━━━━━ Dataset
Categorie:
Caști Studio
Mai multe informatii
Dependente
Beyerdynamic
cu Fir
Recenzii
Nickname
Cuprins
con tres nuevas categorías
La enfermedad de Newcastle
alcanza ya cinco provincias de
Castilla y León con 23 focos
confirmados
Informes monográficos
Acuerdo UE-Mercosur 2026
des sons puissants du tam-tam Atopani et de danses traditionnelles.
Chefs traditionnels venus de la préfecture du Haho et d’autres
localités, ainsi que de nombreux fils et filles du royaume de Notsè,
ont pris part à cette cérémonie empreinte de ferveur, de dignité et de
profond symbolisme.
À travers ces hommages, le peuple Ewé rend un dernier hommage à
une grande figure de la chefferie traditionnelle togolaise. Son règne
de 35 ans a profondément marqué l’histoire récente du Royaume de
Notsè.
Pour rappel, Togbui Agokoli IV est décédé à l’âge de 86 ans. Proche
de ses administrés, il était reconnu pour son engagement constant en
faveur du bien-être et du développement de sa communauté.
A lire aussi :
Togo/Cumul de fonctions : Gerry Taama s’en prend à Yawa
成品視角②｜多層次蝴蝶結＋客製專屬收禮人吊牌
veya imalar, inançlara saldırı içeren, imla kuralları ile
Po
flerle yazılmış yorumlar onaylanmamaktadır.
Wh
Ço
━━━━━━━━━━
━━━━━ Dataset
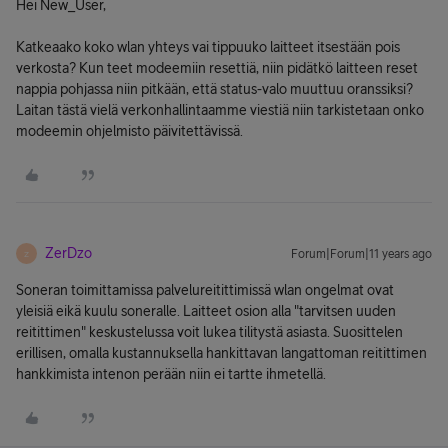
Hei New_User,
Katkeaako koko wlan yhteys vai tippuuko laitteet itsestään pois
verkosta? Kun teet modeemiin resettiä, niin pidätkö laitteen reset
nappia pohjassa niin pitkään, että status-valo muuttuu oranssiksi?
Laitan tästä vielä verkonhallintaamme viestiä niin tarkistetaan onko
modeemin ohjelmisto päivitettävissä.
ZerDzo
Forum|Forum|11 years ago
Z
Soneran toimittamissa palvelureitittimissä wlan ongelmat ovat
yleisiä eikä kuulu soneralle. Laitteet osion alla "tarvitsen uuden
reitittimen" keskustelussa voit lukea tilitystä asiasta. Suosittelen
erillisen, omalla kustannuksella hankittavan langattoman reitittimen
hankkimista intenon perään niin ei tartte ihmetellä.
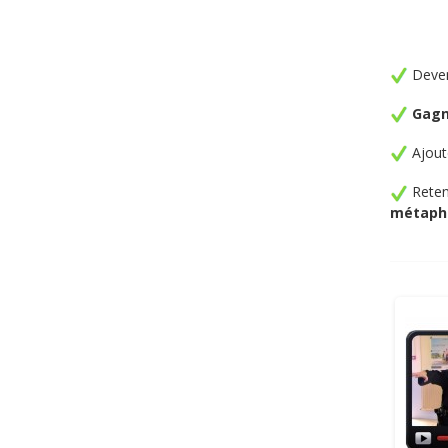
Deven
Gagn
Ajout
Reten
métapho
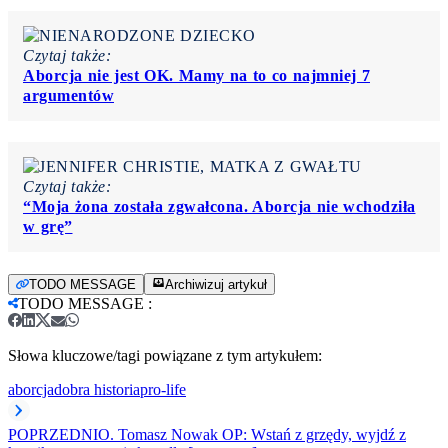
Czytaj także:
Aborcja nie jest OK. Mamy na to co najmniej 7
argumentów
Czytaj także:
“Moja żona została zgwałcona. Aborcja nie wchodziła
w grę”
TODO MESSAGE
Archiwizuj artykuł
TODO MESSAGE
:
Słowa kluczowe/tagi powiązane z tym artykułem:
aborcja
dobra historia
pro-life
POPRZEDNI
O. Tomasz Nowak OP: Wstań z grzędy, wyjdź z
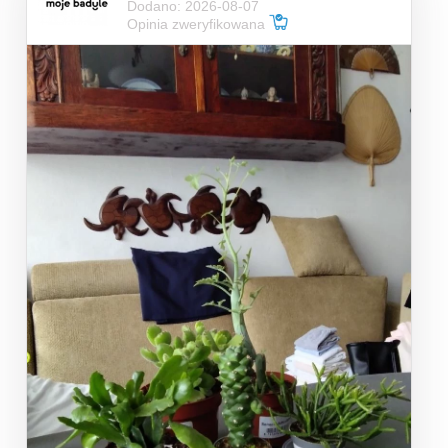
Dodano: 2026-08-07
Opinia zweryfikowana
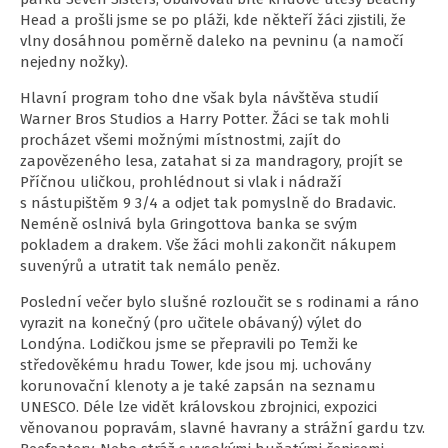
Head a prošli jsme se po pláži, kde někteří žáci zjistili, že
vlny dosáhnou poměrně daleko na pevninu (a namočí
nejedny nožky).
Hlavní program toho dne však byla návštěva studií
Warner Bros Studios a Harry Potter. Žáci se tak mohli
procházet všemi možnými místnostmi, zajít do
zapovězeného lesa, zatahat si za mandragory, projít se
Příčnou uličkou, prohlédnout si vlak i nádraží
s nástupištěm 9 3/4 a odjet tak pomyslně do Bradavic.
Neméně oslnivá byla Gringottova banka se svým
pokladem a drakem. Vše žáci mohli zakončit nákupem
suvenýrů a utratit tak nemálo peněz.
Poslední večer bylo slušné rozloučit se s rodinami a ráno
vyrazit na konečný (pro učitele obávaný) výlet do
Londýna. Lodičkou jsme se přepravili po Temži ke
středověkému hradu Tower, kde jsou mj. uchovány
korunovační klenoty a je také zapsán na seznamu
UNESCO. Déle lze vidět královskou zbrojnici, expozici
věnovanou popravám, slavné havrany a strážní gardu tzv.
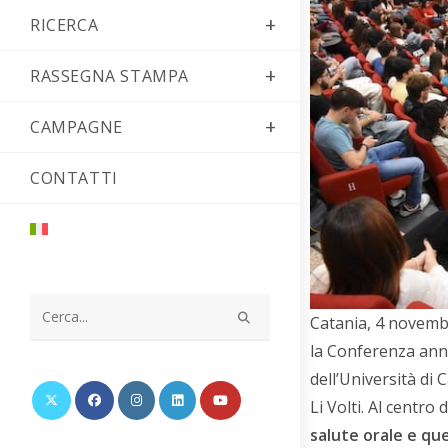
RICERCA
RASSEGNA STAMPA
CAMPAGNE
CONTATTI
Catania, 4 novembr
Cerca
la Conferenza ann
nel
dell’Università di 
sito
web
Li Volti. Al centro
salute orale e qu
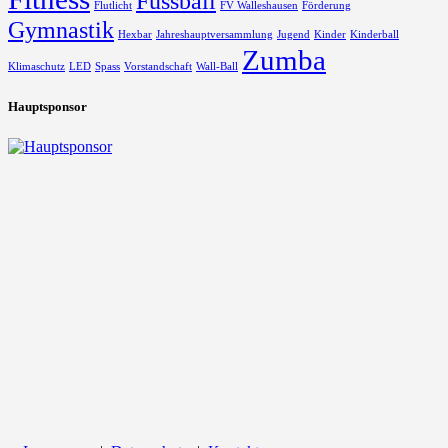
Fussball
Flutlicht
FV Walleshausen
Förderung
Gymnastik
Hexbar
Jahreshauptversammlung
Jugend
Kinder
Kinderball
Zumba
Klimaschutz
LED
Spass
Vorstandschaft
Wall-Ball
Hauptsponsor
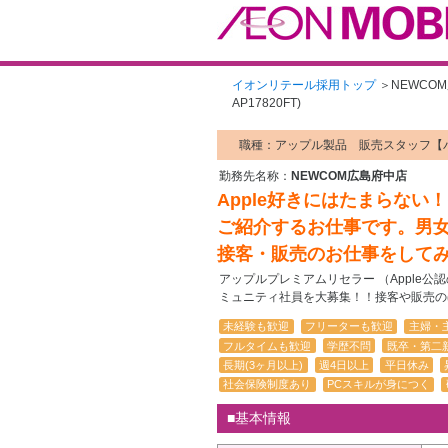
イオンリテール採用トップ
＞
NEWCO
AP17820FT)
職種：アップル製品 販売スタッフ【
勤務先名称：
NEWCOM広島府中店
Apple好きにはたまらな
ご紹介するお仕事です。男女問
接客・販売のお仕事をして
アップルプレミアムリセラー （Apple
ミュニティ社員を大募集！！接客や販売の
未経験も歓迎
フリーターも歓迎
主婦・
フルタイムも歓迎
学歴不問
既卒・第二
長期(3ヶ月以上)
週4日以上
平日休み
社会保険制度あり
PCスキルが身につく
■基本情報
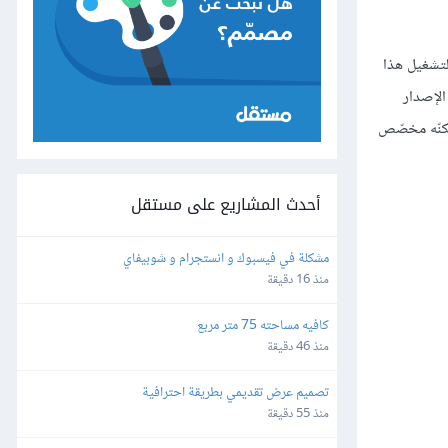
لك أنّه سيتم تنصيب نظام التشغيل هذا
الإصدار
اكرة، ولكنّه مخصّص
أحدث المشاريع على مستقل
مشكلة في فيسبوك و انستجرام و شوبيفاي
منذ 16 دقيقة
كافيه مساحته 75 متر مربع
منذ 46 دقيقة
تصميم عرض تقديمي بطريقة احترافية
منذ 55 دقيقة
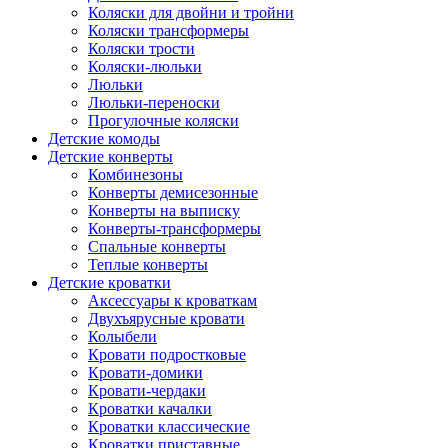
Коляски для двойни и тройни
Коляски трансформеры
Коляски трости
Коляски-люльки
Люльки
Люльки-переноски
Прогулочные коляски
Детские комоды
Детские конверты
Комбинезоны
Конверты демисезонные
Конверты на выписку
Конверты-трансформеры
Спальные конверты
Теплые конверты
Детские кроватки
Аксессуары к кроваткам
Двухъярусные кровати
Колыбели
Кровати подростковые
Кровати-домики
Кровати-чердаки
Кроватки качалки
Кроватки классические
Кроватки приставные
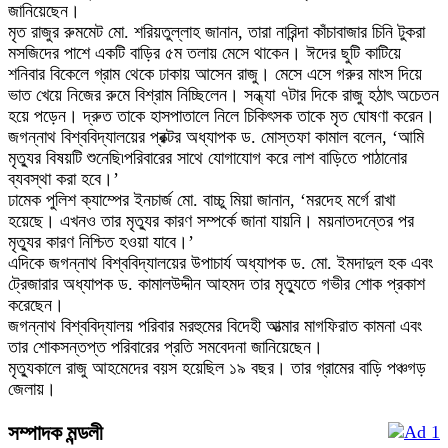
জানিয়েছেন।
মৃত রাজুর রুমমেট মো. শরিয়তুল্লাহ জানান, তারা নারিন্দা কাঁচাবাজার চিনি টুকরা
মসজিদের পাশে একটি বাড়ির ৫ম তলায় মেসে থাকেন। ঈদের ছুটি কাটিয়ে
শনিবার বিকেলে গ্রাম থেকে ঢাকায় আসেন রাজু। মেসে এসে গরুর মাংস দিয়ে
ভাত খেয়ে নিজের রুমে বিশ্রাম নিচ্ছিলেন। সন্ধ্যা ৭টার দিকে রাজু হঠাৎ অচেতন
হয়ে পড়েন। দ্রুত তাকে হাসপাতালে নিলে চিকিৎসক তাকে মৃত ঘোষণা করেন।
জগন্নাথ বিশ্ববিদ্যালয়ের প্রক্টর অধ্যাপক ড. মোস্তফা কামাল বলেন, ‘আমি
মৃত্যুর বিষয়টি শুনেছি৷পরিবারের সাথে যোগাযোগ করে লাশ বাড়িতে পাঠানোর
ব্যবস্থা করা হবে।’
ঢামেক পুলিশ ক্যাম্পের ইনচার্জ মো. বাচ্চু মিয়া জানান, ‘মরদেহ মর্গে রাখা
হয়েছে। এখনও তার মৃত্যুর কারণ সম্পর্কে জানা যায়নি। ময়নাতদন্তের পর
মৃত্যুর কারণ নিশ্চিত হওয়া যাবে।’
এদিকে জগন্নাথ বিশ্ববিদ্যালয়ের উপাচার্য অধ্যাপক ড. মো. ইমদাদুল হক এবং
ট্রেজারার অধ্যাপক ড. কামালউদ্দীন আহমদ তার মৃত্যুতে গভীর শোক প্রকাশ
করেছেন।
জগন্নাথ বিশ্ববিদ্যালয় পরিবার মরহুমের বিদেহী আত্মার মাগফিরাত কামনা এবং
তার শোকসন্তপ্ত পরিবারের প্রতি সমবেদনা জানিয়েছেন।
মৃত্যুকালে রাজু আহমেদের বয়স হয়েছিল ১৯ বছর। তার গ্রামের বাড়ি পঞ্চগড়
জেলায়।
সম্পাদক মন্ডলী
━━━━━━━━━━
━━━━━ Dataset
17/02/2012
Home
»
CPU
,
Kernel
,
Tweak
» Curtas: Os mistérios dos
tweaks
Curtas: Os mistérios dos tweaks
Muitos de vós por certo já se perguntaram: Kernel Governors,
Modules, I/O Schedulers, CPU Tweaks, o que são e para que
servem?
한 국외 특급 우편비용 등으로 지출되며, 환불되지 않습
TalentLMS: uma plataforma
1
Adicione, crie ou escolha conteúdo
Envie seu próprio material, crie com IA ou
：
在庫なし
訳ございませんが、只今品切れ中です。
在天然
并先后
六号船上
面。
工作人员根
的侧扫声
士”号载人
━━━━━━━━━━
▶ What the task requires
Copy word for word the lines of the material beginning with the line that contains "لك أنّه سيتم تنصيب نظام التشغيل هذا" and going on through the line that contains "Кроватки приставные", and leave the pictures out of your answer.

▶ Answer to this problem
لك أنّه سيتم تنصيب نظام التشغيل هذا
الإصدار
اكرة، ولكنّه مخصّص
أحدث المشاريع على مستقل
مشكلة في فيسبوك و انستجرام و شوبيفاي
منذ 16 دقيقة
كافيه مساحته 75 متر مربع
منذ 46 دقيقة
تصميم عرض تقديمي بطريقة احترافية
منذ 55 دقيقة
Коляски для двойни и тройни
Коляски трансформеры
Коляски трости
Коляски-люльки
Люльки
Люльки-переноски
Прогулочные коляски
Детские комоды
Детские конверты
Комбинезоны
Конверты демисезонные
Конверты на выписку
Конверты-трансформеры
Спальные конверты
Теплые конверты
Детские кроватки
Аксессуары к кроваткам
Двухъярусные кровати
Колыбели
Кровати подростковые
Кровати-домики
Кровати-чердаки
Кроватки качалки
Кроватки классические
Кроватки приставные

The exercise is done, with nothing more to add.